Where Do We Go From Here? Economic Analysis For Remainder Of FY2020

Geopolitical tensions were high with the sanctioned assassination of a prominent Iranian general within the first few days of 2020 and the failed ongoing ouster of Venezuelan President Nicolas Maduro at the forefront. Add to that an ongoing trade war/war of words/saber-rattling between Washington and Beijing as well as a good deal of ill-rhetoric between Washington and Moscow. That’s just a small sampling.

With nearly all of the first world nations running persistent current account deficits and the rest of the economic superstructure living heavily on debt and financial speculation, it was only a matter of time. Would it be a pin that popped the ‘everything bubble’ or would it simply just slowly deflate (not to be confused with monetary deflation)?

So pervasive was and is the presence of debt in the circumstance of nations, states, trading blocs, provinces, municipalities, companies, and individuals that the trillions of dollars racked up by the US alone was not even viewed askance by economists OUTSIDE what would be considered the mainstream of the scientific economics community. Keynesianism was like a high-quality dime store pinata. Now matter how hard it was hit, it just kept spitting out candy.

We mentioned in My Two Cents on several occasions that this whole ‘system’, if you will, would go until it didn’t. It was a confidence game, just like the multitude of fiat currency regimes that backed it in the various corners of global commerce.

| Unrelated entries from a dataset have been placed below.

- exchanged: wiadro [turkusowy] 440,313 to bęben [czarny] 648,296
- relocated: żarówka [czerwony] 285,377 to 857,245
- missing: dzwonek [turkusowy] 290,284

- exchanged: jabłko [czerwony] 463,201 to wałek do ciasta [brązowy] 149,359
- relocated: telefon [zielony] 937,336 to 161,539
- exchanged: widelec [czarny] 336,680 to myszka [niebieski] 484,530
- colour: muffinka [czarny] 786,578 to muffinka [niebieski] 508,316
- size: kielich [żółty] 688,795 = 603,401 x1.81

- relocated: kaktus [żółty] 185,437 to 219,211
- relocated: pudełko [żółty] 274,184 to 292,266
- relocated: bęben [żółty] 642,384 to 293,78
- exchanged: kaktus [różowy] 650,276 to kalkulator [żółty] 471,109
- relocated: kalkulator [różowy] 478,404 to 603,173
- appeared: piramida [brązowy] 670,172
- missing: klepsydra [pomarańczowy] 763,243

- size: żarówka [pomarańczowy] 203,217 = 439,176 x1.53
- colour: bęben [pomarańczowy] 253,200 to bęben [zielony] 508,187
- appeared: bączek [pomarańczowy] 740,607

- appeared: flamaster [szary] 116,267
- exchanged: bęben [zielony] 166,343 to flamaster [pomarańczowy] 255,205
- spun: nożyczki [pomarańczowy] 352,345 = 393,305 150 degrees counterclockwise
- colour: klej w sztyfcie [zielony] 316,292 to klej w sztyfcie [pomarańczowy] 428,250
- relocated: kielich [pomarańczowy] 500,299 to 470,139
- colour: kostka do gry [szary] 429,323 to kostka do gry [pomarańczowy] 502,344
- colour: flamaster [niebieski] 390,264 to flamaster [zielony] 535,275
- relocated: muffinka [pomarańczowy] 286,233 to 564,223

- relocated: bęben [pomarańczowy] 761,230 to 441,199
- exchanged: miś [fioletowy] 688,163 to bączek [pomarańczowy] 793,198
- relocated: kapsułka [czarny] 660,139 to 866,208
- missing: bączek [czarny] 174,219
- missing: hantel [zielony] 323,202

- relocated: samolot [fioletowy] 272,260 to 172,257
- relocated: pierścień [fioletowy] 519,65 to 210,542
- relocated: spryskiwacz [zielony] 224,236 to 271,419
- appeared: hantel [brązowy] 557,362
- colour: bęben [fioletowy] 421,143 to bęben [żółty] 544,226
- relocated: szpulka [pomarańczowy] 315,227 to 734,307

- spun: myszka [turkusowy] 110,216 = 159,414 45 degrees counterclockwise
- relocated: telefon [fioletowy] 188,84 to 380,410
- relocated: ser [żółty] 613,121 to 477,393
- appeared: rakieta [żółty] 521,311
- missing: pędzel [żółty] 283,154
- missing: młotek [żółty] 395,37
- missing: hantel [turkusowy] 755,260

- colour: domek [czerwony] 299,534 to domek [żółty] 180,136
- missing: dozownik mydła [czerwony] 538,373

As long as economic actors had ample supply of tokens (currencies), and another economic actor would accept those tokens in exchange for scarce land, labor, capital, and technology, the system worked.

Then the world got sick

There has been much talk of ‘black swan’ events. The term was coined by a current events/geopolitics author Nassim Taleb. The black swan is something that nobody is looking or planning for. It is not on the radar. Period. There have been some who have been talking about pandemics in general for quite some time now in a similar fashion to your authors considering the likelihood of economic fallout from the fact that the organized world has violated every law of economics imaginable. There’s always a reckoning day.